Monday, August 18, 2003

Brett's Borders are Windows into a Rich and Detailed World

Annie and the Wild Animals is the book that started my Jan Brett collection, and I actually own two copies of it, one in hardcover and one in soft. My aunts gave me the hardcover as a Christmas gift in 1987. Four years later, one of those same aunts gave me the book for a second time, this time autographed by the author. Her autographs are especially neat, as she not only signs her name but adds a small illustration.

Many of Brett’s books are based on folktales, but as far as I can tell this one is an original. It follows the story of Annie, a little girl with blond, braided hair and crystal blue eyes living in a cozy cabin with her cat Taffy. When Taffy, who has been acting strangely lately, disappears, Annie becomes very lonesome in her little house surrounded on all sides by snow and trees.
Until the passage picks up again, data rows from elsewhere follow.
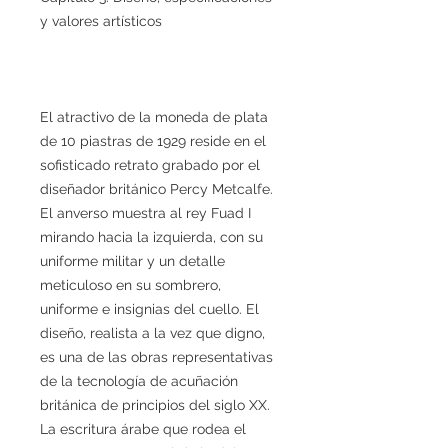
y valores artísticos
El atractivo de la moneda de plata
de 10 piastras de 1929 reside en el
sofisticado retrato grabado por el
diseñador británico Percy Metcalfe.
El anverso muestra al rey Fuad I
mirando hacia la izquierda, con su
uniforme militar y un detalle
meticuloso en su sombrero,
uniforme e insignias del cuello. El
diseño, realista a la vez que digno,
es una de las obras representativas
de la tecnología de acuñación
británica de principios del siglo XX.
La escritura árabe que rodea el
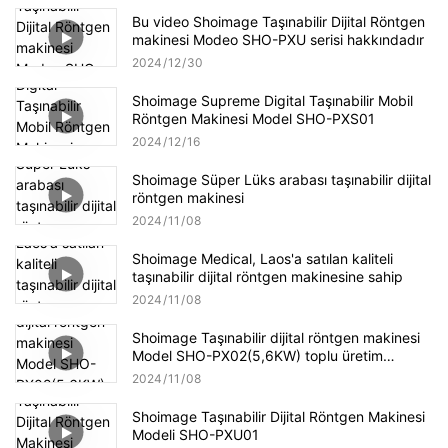
Bu video Shoimage Taşınabilir Dijital Röntgen
makinesi Modeo SHO-PXU serisi hakkındadır
2024
12
30
Shoimage Supreme Digital Taşınabilir Mobil
Röntgen Makinesi Model SHO-PXS01
2024
12
16
Shoimage Süper Lüks arabası taşınabilir dijital
röntgen makinesi
2024
11
08
Shoimage Medical, Laos'a satılan kaliteli
taşınabilir dijital röntgen makinesine sahip
2024
11
08
Shoimage Taşınabilir dijital röntgen makinesi
Model SHO-PX02(5,6KW) toplu üretim
videosu
2024
11
08
Shoimage Taşınabilir Dijital Röntgen Makinesi
Modeli SHO-PXU01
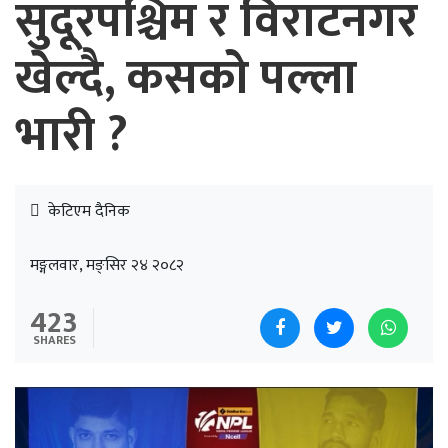
सुदूरपश्चिम र विराटनगर
खेल्दै, कसको पल्ला
भारी ?
केटिएम दैनिक
मङ्गलवार, मङ्सिर २४ २०८२
423
SHARES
It’s the dead of winter, and Annie has no one with which to share her home. Determined to find a new pet, Annie leaves corn cakes at the edge of the forest with ever more disastrous results. She does attract animals, yes, but none suitable to replace her lost furry companion. What’s worse, the animals are hungry and she is running out of corn cakes…

This book contains far less text than Town Mouse Country Mouse, and the print is much bigger. Even more than in that book, the illustrations in this book tell the story, with many layers to be found upon close inspection. The words are very sparse and only tell in the most basic of terms what is going on. The full-page illustrations are very detailed and well-done, but it is in the borders that the most detail lies. Brett often asks her readers to look beyond the obvious and look for the deeper story. With Brett more than any other illustrator, I have learned that illustrations are a literary vehicle which can be read just as carefully, and with just as many rewards, as words.
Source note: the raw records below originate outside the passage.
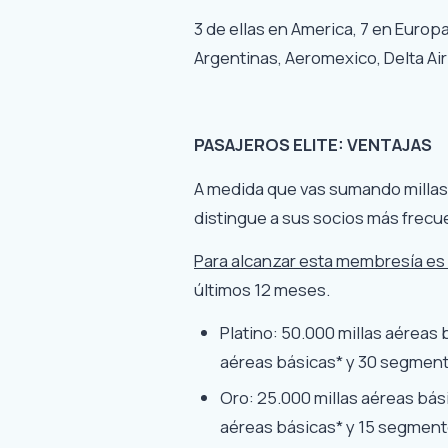
3 de ellas en America, 7 en Europa
Argentinas, Aeromexico, Delta Airli
PASAJEROS ELITE: VENTAJAS
A medida que vas sumando millas,
distingue a sus socios más frecuen
Para alcanzar esta membresía es
últimos 12 meses.
Platino: 50.000 millas aéreas 
aéreas básicas* y 30 segmento
Oro: 25.000 millas aéreas bás
aéreas básicas* y 15 segmento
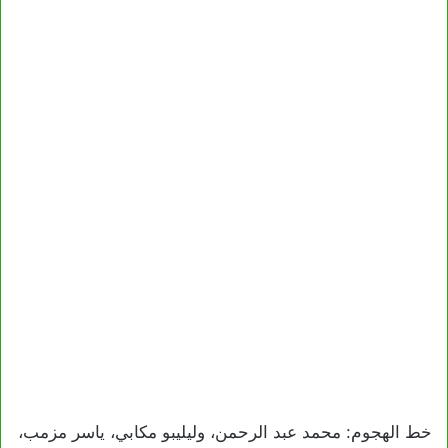
خط الهجوم: محمد عبد الرحمن، وليليبو مكابي، ياسر مزمب،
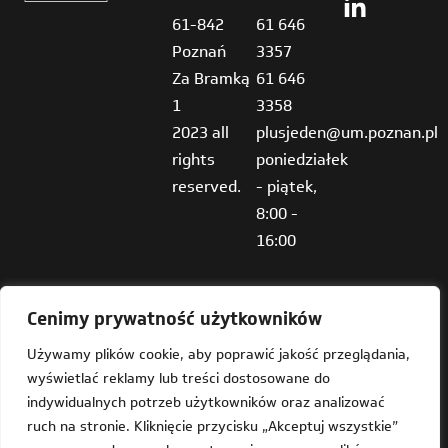
61-842
61 646
Poznań
3357
Za Bramką
61 646
1
3358
2023 all
plusjeden@um.poznan.pl
rights
poniedziałek
reserved.
- piątek,
8:00 -
16:00
Cenimy prywatność użytkowników
Używamy plików cookie, aby poprawić jakość przeglądania,
wyświetlać reklamy lub treści dostosowane do
Deklaracja dostępności
indywidualnych potrzeb użytkowników oraz analizować
ruch na stronie. Kliknięcie przycisku „Akceptuj wszystkie”
Mapa strony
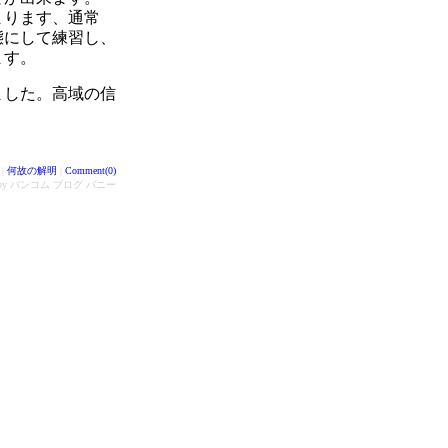
まります、通常
態にして練習し、
ます。
ました。高域の信
。
|
何故の解明
|
Comment(0)
d by バンコム ブログ バニー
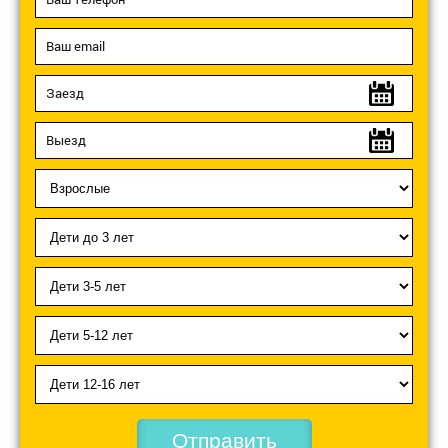
Отправить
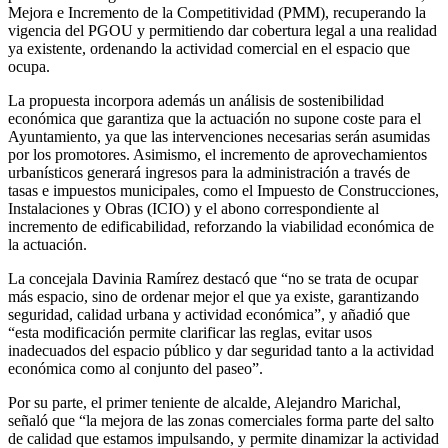
Mejora e Incremento de la Competitividad (PMM), recuperando la
vigencia del PGOU y permitiendo dar cobertura legal a una realidad
ya existente, ordenando la actividad comercial en el espacio que
ocupa.
La propuesta incorpora además un análisis de sostenibilidad
económica que garantiza que la actuación no supone coste para el
Ayuntamiento, ya que las intervenciones necesarias serán asumidas
por los promotores. Asimismo, el incremento de aprovechamientos
urbanísticos generará ingresos para la administración a través de
tasas e impuestos municipales, como el Impuesto de Construcciones,
Instalaciones y Obras (ICIO) y el abono correspondiente al
incremento de edificabilidad, reforzando la viabilidad económica de
la actuación.
La concejala Davinia Ramírez destacó que “no se trata de ocupar
más espacio, sino de ordenar mejor el que ya existe, garantizando
seguridad, calidad urbana y actividad económica”, y añadió que
“esta modificación permite clarificar las reglas, evitar usos
inadecuados del espacio público y dar seguridad tanto a la actividad
económica como al conjunto del paseo”.
Por su parte, el primer teniente de alcalde, Alejandro Marichal,
señaló que “la mejora de las zonas comerciales forma parte del salto
de calidad que estamos impulsando, y permite dinamizar la actividad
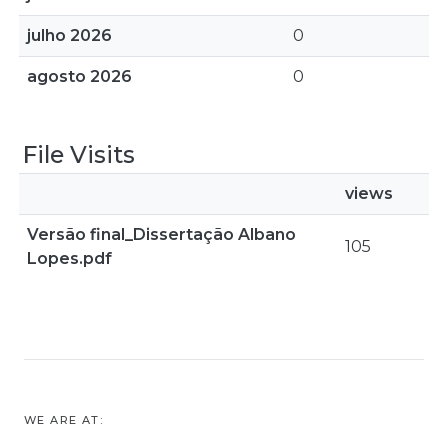
julho 2026
0
agosto 2026
0
File Visits
views
Versão final_Dissertação Albano
105
Lopes.pdf
WE ARE AT:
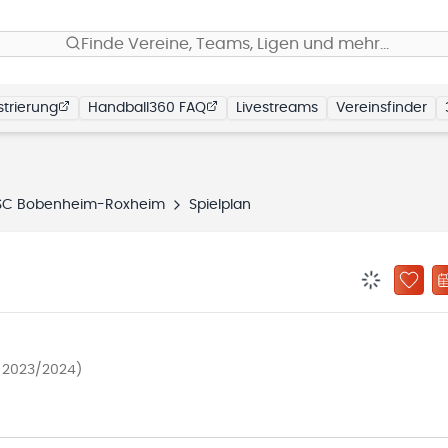
Finde Vereine, Teams, Ligen und mehr…
trierung
Handball360 FAQ
Livestreams
Vereinsfinder
SC Bobenheim-Roxheim
Spielplan
BENACHRIC
ZU „
e 2023/2024)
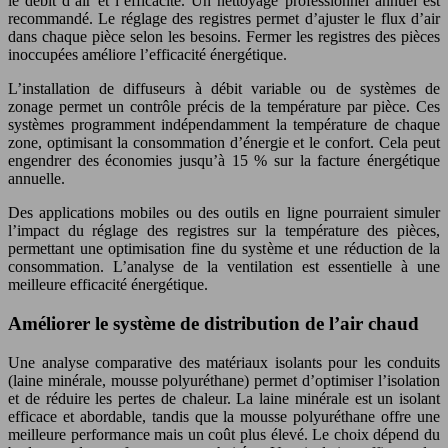
le débit d’air et l’efficacité. Un nettoyage professionnel annuel est
recommandé. Le réglage des registres permet d’ajuster le flux d’air
dans chaque pièce selon les besoins. Fermer les registres des pièces
inoccupées améliore l’efficacité énergétique.
L’installation de diffuseurs à débit variable ou de systèmes de
zonage permet un contrôle précis de la température par pièce. Ces
systèmes programment indépendamment la température de chaque
zone, optimisant la consommation d’énergie et le confort. Cela peut
engendrer des économies jusqu’à 15 % sur la facture énergétique
annuelle.
Des applications mobiles ou des outils en ligne pourraient simuler
l’impact du réglage des registres sur la température des pièces,
permettant une optimisation fine du système et une réduction de la
consommation. L’analyse de la ventilation est essentielle à une
meilleure efficacité énergétique.
Améliorer le système de distribution de l’air chaud
Une analyse comparative des matériaux isolants pour les conduits
(laine minérale, mousse polyuréthane) permet d’optimiser l’isolation
et de réduire les pertes de chaleur. La laine minérale est un isolant
efficace et abordable, tandis que la mousse polyuréthane offre une
meilleure performance mais un coût plus élevé. Le choix dépend du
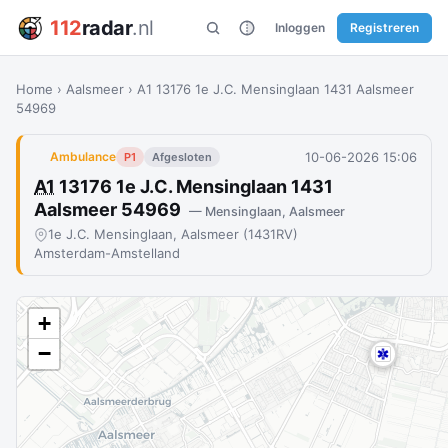
112
radar
.nl
Inloggen
Registreren
Home
›
Aalsmeer
›
A1 13176 1e J.C. Mensinglaan 1431 Aalsmeer
54969
10-06-2026 15:06
Ambulance
P1
Afgesloten
A1
13176 1e J.C. Mensinglaan 1431
Aalsmeer 54969
— Mensinglaan, Aalsmeer
1e J.C. Mensinglaan, Aalsmeer (1431RV)
Amsterdam-Amstelland
+
−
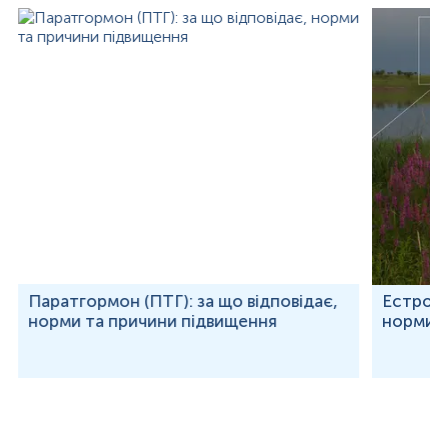
Паратгормон (ПТГ): за що відповідає,
Естроген
норми та причини підвищення
норми т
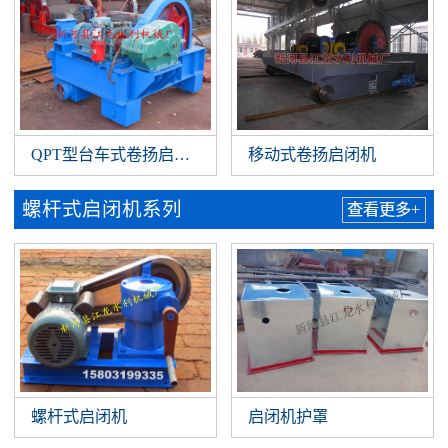
QPT型台车式卷扬启闭机
移动式卷扬启闭机
螺杆式启闭机系列
查看更多+
螺杆式启闭机
启闭机护罩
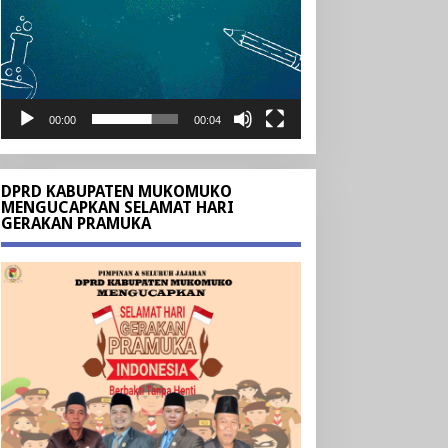
00:00
00:04
DPRD KABUPATEN MUKOMUKO
MENGUCAPKAN SELAMAT HARI
GERAKAN PRAMUKA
Each border is very different. For instance, on the page wherein Taffy vanishes, the border features an array of snowflakes, and four small pictures show Taffy making her way across the snow, past birds and a rabbit, and into a cozy tree. Another border, on the page featuring a bear whom Annie decides is too grumpy for a pet, has a wooden-looking trim with pictures of wolves and deer, who will come for the next round of corn cakes, and a small glimpse of Taffy, who is nestled in the tree hollow with her three newborn kittens. The illustrations extremely detailed, and the animals’ personalities are well defined. One of the best illustrations features a jumble of irate bears, cantankerous moose, snappy wolves, agitated deer, and leering bobcats, all impatiently waiting outside Annie’s cabin for their next meal.

The illustrations really do the talking in this story, and they do it extraordinarily well. It doesn’t matter that there aren’t very many words here. The old adage “a picture is worth a thousand words” certainly applies here. A couple of lingering questions: How did Taffy get out? This isn’t too problematic; I assume she probably found some hole in a corner somewhere that she could squeeze through; after all, she’s obviously been outside at least once before. The more persistent question: What is a little girl doing living all by herself in a cabin in the middle of nowhere? And where does she get her food from? But these questions are mere curiosities and certainly don’t detract from the book, whose illustrations you can return to again and again, finding something new each time.